So this is the place where Haile Gebreselassie grew up. But it gets worse. His school was ten kilometres away from his house. That meant he had to travel 20 kilometres a day just to get an education. That’s about the distance from Accra to Tema. Every single day. Sometimes, he was late, and would have to run all the way there. With less oxygen than you and I have access to here in Accra.
Naturally, over the years, his lungs evolved. They learnt how to ration every breath he took and use the little oxygen that came in to effectively run his body and brain through all his daily activities, including running 2 marathons a day, to and from school, when he was only nine years old.

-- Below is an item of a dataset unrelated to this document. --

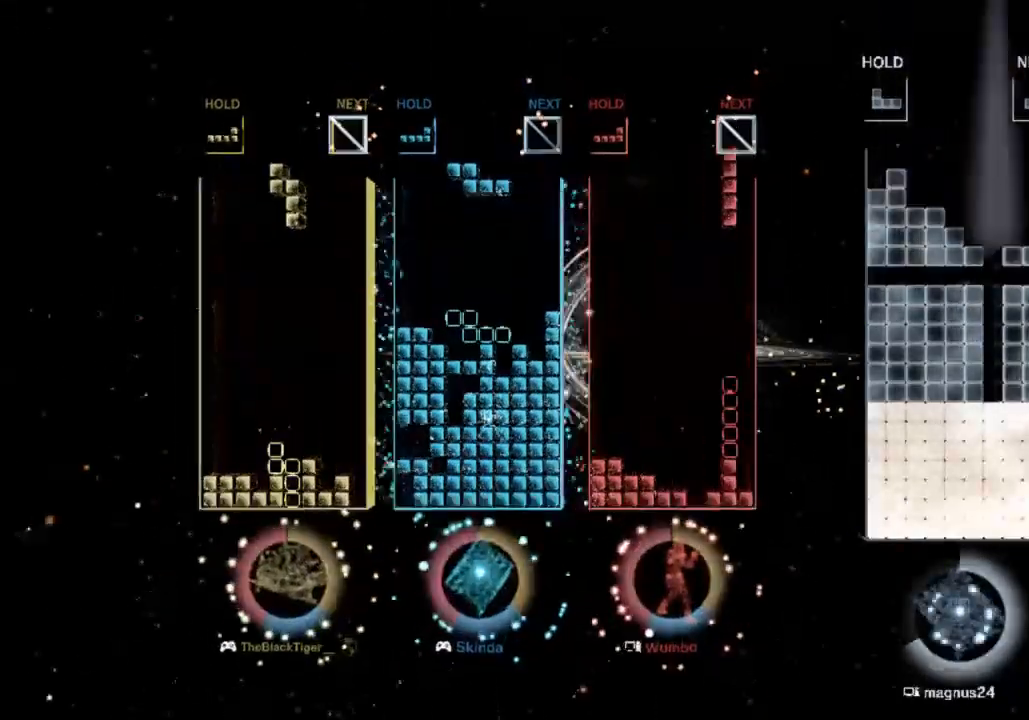
{"keys": [], "events": [[33, "s", "up"], [167, "right", "up"], [200, "down", "down"], [300, "down", "up"]]}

My friends, life is tougher for some than others. I’m sure you look at the year we’re having so far, and you wonder how you’re going to make it through. When the economy continues to limp along, and we are all being forced to chase the dollar into the bush, you start to wonder how you’re supposed to go without so many things and still survive. Let me remind you that the most essential thing a human being needs is oxygen. If a person can get by on rations of that, then there truly is nothing we cannot live without.
Now, the thing that inspires me most about Haile’s story is how his weakness became a strength. After getting by on rations of oxygen his whole life, and still performing at the highest standards, just imagine what he was able to do when he descended to our level where oxygen is abundant. If he could only jog at home, down here, he could fly. Nobody could catch the little man from Asella. There was really no point trying to. Of course, those of us down here have been spoiled. We’ve breathed freely all our lives, and so imagine how we would all suffer if we were to move to Haile Gebrselassie’s hometown of Asella today.

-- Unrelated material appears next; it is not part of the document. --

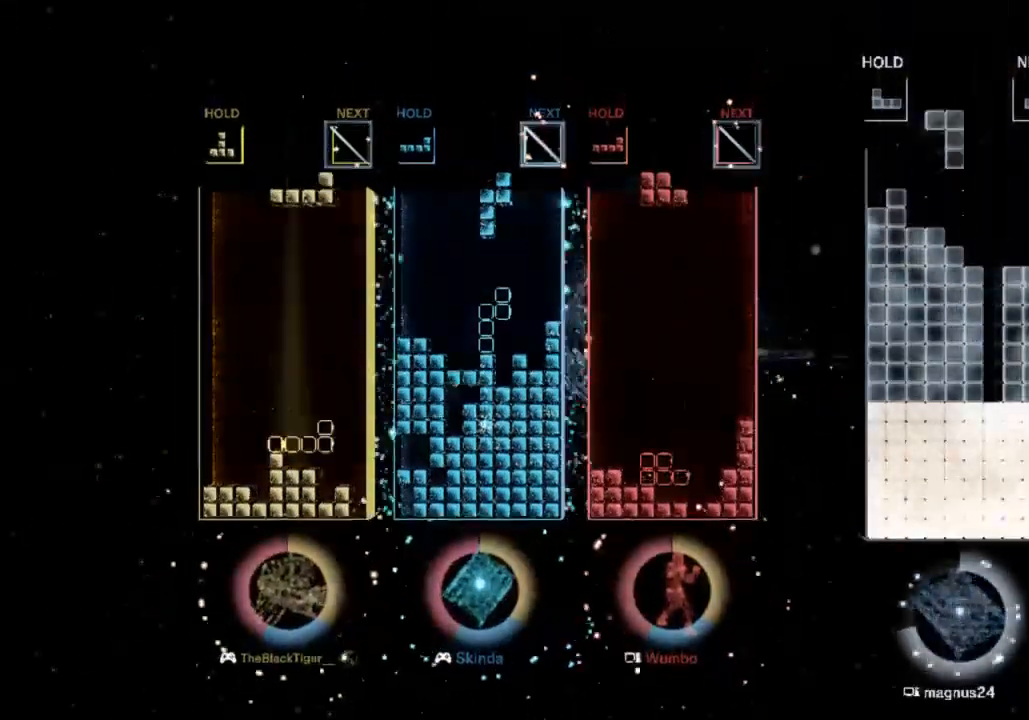
{"keys": [], "events": [[67, "d", "down"], [133, "a", "down"], [133, "right", "down"], [233, "d", "up"], [233, "right", "up"], [267, "a", "up"]]}
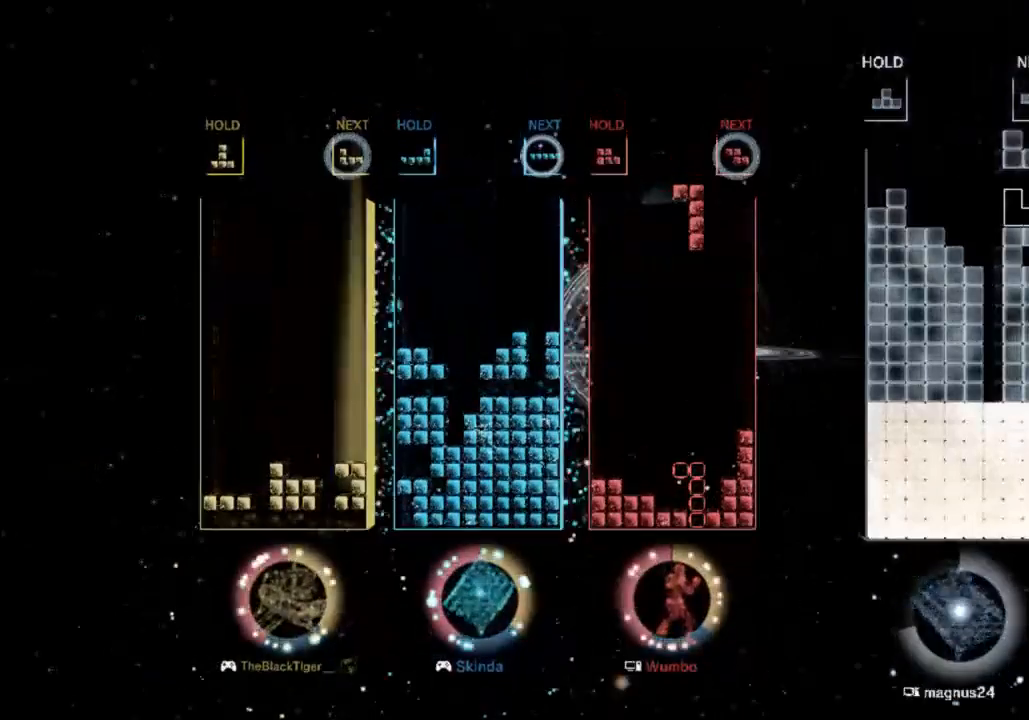
{"keys": [], "events": [[133, "down", "down"], [300, "down", "up"]]}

That’s life. Those who start off in abundance tend to struggle in adversity. And the opposite is also true. Back in Augusco, there was an athlete called Agabus. The guy was fast. He broke every imaginable sprint record there was to break. His secret was that every morning, he would go to the beach, tie bags of sand around his ankles and run in the sand.
He would sprint at great bursts of speed with weights around his ankles, on the unruly, uneven surface of the sand. Then, he would walk around all day with the sand bags on his ankles until the time of the race. When he finally took the sandbags off, Agabus’ legs would feel super light. The same effort he had been using to move with the sandbags on, could now take him a great deal further and faster once he took them off.
So what are the sandbags in your life? What are the things that put you at a disadvantage to others? Is it a poor upbringing? Less than excellent grades? Less than excellent looks? A disability? Whatever your disadvantages, try to remember that they are actually advantages when you compete against those who have never had to live with your limitations.
Show them what you have endured. Show them what you have been through and survived. Make those who think they are better than you realise that they are no match for you even on your worst day! Show them that all your life, you have been doing what they do, but you have been doing it without what they have.
Show them that after a lifetime of battling with one arm tied behind your back, they stand no chance against you with both hands free…In fact, it’s not even a fair fight. You will wipe the floor with them. All these tough years we’re having to live through now – that’s God training us with sandbags in the sand, so that when we hit the turf and he takes our sandbags off, nobody can catch us.
My name is Kojo Yankson, and I’ve never had much. So to win, I don’t need much.